Economy in U.S. Grew 3.2% as Consumer Spending Picked Up
Comment of the Day

January 30 2014

Commentary by David Fuller

Economy in U.S. Grew 3.2% as Consumer Spending Picked Up

Here is the opening from this informative report by Bloomberg:

The U.S. economy expanded at a 3.2 percent pace in the fourth quarter as Americans’ spending climbed the most in three years, laying the ground for further improvement in 2014.

The annualized gain in gross domestic product matched the median forecast in a Bloomberg survey and followed a 4.1 percent advance in the prior three months, Commerce Department figures showed today in Washington. Growth in the second half of the year was the strongest since the six months ended in March 2012. Consumer spending, which accounts for almost 70 percent of the economy, rose 3.3 percent, less than estimated.

The pickup in demand allowed the economy to overcome cutbacks in government outlays caused by the partial federal shutdown in October. Diminishing fiscal challenges and progress in the labor market will probably sustain consumer and corporate demand in 2014, helping explain why the Federal Reserve decided yesterday to keep paring stimulus.

“There is a fair amount of strength in the economy,” said Nariman Behravesh, chief economist at IHS Inc. in Lexington, Massachusetts, who was the second-best U.S. forecaster of the economy the past two years, according to data compiled by Bloomberg. “Consumer spending is on solid ground. We’re seeing other engines of growth picking up -- capital spending is rebounding, exports are up.”

David Fuller's view

Consumer and corporate confidence are now the keys to gradually improving GDP growth from here on.  It should improve for the most part, albeit not exponentially as the problems created by credit crisis recessions linger for more than five years.  Nevertheless, the USA has some stunning advantages; not least its very competitive energy costs, thanks to fracking.  Moreover, in this exciting era of visibly accelerating technological innovation, the USA is often at the forefront of new discoveries and commercial breakthroughs.

What about the January effect?

After four consecutive Wall Street gains in January, the first month of 2014 has broken that sequence. This is likely to have some effect on investor confidence, although hopefully not severe for the USA and other leading economies.  FT Money, having been bullish since 1Q 2009 given the evidence of base formations and subsequent uptrends, gradually became more cautious as 2013 developed.  First, a few of the early leaders among share indices peaked last May, as I discussed again on Wednesday.  Then Wall Street surged in 4Q, leading to excellent 30% plus yearend gains for US indices and a few other leading stock markets. 

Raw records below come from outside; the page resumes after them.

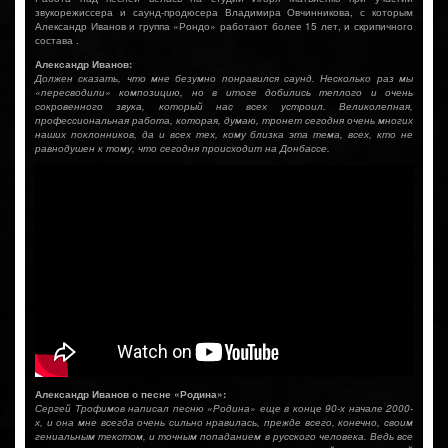
звукорежиссера и саунд-продюсера Владимира Овчинникова, с которым
Александр Иванов и группа «Рондо» работают более 15 лет, и скрипичного
состава .
Александр Иванов:
Должен сказать, что мне безумно понравился саунд. Несколько раз мы
«пересводили» композицию, но в итоге добились теплого и очень
сокровенного звука, который нас всех устроил. Великолепная,
профессиональная работа, которая, думаю, тронет сегодня очень многих
наших поклонников, да и всех тех, кому близка эта тема, всех, кто не
равнодушен к тому, что сегодня происходит на Донбассе.
Александр Иванов о песне «Родина»:
Сергей Трофимов написал песню «Родина» еще в конце 90-х начале 2000-
х, и она мне всегда очень сильно нравилась, прежде всего, конечно, своим
гениальным текстом, и точным попаданием в русского человека. Ведь все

Although I have not sold any of my personal long-term investment holdings, rising valuations and slowing revenues justified some caution as 2014 commenced.  Additionally, some investors were likely to have delayed taking short-term profits until the New Year.  We also knew that QE tapering was commencing in December 2013 and we have now had the second $10 billion reduction.  Since QE had been such a bullish stimulus, it would be naïve to think (hope) that tapering would be a non event for stock markets. 

Nevertheless, there are few grounds for bear markets where monetary tailwinds remain positive, and that includes the USA even though this tailwind is diminishing.  The Fed has promised that short-term rates will remain extremely accommodative.  No tapering is in sight for Japan and Europe.  The biggest known outside risk for the global economy remains a spike in the price of crude oil as we last saw in mid-2008.  However, that risk will diminish with time, if more countries embrace fracking and invest in rapidly improving solar power rather than windmills.

I think we will continue to see volatile stock market conditions, as has certainly occurred this month, particularly on an intraday basis.  This is partly due to uncertainty which is exacerbated by high-frequency trading.  Additionally, there are obvious limits to p/e ratio expansion which is the worst reason for buying shares.  Nevertheless, there will be buy-low-sell-high opportunities and many corporate Autonomies will continue to considerably outperform their home economies in terms of growth.  

Presently, we have some short-term oversold conditions which you can see on the Stochastics indicators but Wall Street has lost some of its uptrend consistency this month and too many high-flying shares are on somewhat pricy valuations.  I do not think this current correction is over and it could easily exceed 10% for US indices.  My long-term Friday Audios have talked about several years of choppy activity during which valuations generally improve along with GDP growth First, a few of the early leaders among share indices peaked last May, as I discussed again on Wednesday, prior to commencing the next secular bull market before the end of this decade.  I think we have now entered this phase for Wall Street and some previously fashionable emerging markets saw at least lengthy medium-term highs a little over six months ago.